CoreOS can be deployed directly on servers or remotely booted using PXE network booting; it has been certified by CoreOS to run on the infrastructure clouds from Amazon Web Services, DigitalOcean, Google, and Rackspace, and community support is available for KVM and ESXi hypervisors and for the Eucalyptus and OpenStack cloud controllers as well as on a number of other cloud providers. CoreOS is available as a download where customers do their own support through the open source community and is also available as Managed Linux and Premium Managed Linux, where CoreOS does all the patching and progressively more hand-holding as customers pay more. Managed Linux costs from $100 per month for 10 servers to $125,000 per month for up to 100,000 servers. Premium Managed Linux costs from $2,100 per month for up to 25 servers to $210,000 per month for up to 100,000 servers, and it includes on-premises installation of CoreUpdate and Enterprise Registry in the CoreOS licenses. The Container Registry is available as a service from CoreOS and is also available as an internally run tool within datacenters as Enterprise Registry. Container Registry pricing runs from $25 per month with 10 code repositories to $200 per month with 125 repositories; Enterprise Registry is priced based on the number of containers deployed, ranging from $10 per month for up to 20 containers to $299 per month for up to 100 containers.

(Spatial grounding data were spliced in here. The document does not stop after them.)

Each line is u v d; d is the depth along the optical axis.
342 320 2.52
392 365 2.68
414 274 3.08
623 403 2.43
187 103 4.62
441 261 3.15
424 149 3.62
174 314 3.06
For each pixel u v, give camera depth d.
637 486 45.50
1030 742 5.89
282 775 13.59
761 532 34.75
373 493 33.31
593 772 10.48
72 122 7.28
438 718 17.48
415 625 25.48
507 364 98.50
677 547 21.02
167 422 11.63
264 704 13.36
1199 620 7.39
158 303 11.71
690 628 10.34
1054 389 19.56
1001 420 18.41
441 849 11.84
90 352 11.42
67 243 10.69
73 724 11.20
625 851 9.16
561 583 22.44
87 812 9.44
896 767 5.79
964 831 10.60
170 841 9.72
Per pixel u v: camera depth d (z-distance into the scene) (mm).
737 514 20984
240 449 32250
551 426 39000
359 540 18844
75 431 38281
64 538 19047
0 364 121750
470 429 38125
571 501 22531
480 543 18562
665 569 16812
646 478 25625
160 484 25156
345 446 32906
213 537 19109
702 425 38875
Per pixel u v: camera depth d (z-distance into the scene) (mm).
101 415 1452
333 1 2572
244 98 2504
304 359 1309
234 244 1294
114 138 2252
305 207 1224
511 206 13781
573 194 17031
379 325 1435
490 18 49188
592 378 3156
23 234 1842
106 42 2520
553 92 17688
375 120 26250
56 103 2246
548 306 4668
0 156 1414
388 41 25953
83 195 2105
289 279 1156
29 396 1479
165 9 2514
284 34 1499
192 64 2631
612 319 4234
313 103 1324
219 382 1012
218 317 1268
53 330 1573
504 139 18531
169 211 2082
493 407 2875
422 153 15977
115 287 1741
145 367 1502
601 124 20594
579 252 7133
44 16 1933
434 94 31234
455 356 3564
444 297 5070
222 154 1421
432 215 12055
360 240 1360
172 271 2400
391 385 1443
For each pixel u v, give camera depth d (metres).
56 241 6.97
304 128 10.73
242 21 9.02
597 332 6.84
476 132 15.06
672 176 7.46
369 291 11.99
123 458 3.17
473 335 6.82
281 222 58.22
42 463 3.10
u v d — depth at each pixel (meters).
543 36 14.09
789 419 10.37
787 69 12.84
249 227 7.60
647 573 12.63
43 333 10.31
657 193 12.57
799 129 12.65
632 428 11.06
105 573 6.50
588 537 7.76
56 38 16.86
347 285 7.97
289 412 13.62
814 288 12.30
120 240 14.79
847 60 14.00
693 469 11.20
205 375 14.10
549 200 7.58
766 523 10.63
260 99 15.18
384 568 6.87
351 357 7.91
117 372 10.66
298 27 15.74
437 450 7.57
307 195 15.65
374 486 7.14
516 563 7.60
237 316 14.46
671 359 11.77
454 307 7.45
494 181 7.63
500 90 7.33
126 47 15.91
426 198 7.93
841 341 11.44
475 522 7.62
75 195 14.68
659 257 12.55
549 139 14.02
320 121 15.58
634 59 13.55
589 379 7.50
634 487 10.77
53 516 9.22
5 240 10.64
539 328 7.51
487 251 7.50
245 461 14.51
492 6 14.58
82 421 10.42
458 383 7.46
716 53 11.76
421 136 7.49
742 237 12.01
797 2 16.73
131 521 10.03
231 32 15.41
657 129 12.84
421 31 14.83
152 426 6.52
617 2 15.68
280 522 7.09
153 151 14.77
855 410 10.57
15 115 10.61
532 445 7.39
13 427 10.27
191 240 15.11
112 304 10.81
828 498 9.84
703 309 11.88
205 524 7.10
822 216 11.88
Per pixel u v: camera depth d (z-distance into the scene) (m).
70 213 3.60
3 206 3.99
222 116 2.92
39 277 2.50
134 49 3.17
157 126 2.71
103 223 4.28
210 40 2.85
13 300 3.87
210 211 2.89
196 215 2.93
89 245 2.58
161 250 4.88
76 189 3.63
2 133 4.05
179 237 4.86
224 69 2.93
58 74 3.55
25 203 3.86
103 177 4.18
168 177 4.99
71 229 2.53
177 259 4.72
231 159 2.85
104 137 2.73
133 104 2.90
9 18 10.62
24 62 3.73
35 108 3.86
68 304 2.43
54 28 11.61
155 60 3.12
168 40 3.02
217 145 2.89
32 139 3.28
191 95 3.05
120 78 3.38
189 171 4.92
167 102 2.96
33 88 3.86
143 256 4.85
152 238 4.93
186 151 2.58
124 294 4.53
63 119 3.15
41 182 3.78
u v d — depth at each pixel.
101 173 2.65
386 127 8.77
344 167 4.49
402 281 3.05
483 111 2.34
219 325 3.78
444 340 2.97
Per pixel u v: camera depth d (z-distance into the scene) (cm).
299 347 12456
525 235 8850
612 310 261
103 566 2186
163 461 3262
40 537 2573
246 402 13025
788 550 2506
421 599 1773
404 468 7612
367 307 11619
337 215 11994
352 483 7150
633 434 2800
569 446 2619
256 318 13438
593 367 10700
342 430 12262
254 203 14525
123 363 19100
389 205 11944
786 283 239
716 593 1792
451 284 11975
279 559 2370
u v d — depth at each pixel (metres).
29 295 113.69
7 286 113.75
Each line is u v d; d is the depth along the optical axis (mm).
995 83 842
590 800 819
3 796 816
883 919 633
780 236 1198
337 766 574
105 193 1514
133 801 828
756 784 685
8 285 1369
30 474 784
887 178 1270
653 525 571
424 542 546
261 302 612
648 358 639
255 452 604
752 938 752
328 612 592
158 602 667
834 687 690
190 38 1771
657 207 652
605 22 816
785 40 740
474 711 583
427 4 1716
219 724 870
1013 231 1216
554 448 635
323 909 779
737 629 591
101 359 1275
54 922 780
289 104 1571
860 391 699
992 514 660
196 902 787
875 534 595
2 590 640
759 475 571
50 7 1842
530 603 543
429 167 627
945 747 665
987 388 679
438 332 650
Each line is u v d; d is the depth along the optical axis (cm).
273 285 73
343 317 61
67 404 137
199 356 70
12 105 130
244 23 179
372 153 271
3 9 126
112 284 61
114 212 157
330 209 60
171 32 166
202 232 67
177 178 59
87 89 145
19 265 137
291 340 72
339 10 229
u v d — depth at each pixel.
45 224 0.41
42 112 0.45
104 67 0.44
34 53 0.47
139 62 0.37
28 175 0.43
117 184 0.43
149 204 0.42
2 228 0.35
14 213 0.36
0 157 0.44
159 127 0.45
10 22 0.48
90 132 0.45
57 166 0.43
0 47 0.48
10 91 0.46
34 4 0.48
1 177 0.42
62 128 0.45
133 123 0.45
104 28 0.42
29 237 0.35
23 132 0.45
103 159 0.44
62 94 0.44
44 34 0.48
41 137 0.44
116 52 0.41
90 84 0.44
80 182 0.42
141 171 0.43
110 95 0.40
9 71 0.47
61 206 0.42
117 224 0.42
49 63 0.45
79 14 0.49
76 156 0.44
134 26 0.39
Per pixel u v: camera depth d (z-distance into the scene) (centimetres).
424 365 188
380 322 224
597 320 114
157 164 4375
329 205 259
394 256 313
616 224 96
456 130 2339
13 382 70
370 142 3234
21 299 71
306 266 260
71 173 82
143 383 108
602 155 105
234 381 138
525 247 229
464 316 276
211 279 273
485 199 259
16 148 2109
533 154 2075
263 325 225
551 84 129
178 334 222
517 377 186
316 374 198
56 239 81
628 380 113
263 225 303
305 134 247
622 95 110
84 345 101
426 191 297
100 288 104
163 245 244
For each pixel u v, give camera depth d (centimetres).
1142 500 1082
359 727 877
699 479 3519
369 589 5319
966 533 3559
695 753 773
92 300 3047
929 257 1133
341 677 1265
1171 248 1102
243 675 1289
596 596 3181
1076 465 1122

In a future story in The Next Platform, we will compare and contrast the functionality of this CoreOS stack with that of other Docker container management systems as well as virtualization management systems that support Linux. Stay tuned.
While CoreOS is aimed squarely at production Web applications running at scale–as Polvi puts it, CoreOS is in play where containers are in play, and they are starting here–that does not mean that CoreOS will not see uptake in other markets such as supercomputing or financial services.
Polvi says that CoreOS is not cutting any corners on Linux kernel updates and that by being current it can deliver more performance and reliability. But such institutions often have their own kernel developers to squeeze the maximum performance out of their machines. As for these other markets, Polvi concedes that CoreOS could be the basis of a Hadoop data analytics or MPI-based simulation cluster, and it could even be used to run heavy enterprise workloads like Oracle databases if customers wanted. The only issue is having the software certified to run inside of Docker containers on top of Linux. Up until now, Hadoop and HPC workloads, to name two, have remained on bare metal machines because of the heavy performance penalty of virtual machines and their hypervisors (and often high costs for licenses or support), but with a lightweight container like the ones embedded in Docker, the CoreOS stack could see adoption in these other areas soon.
It is hard for CoreOS, the company, to figure out how many customers are deploying its software, and as enterprises move from dabbling with a few servers that are patched directly by CoreOS to deploying the management tools internally to run on hundreds or thousands of machines, CoreOS loses visibility on precisely how many machines are running its operating system. So it will be hard to track success in this regard. But these customers will also be paying support contracts, so CoreOS will be able to measure its success directly in dollars and anecdotally in happiness.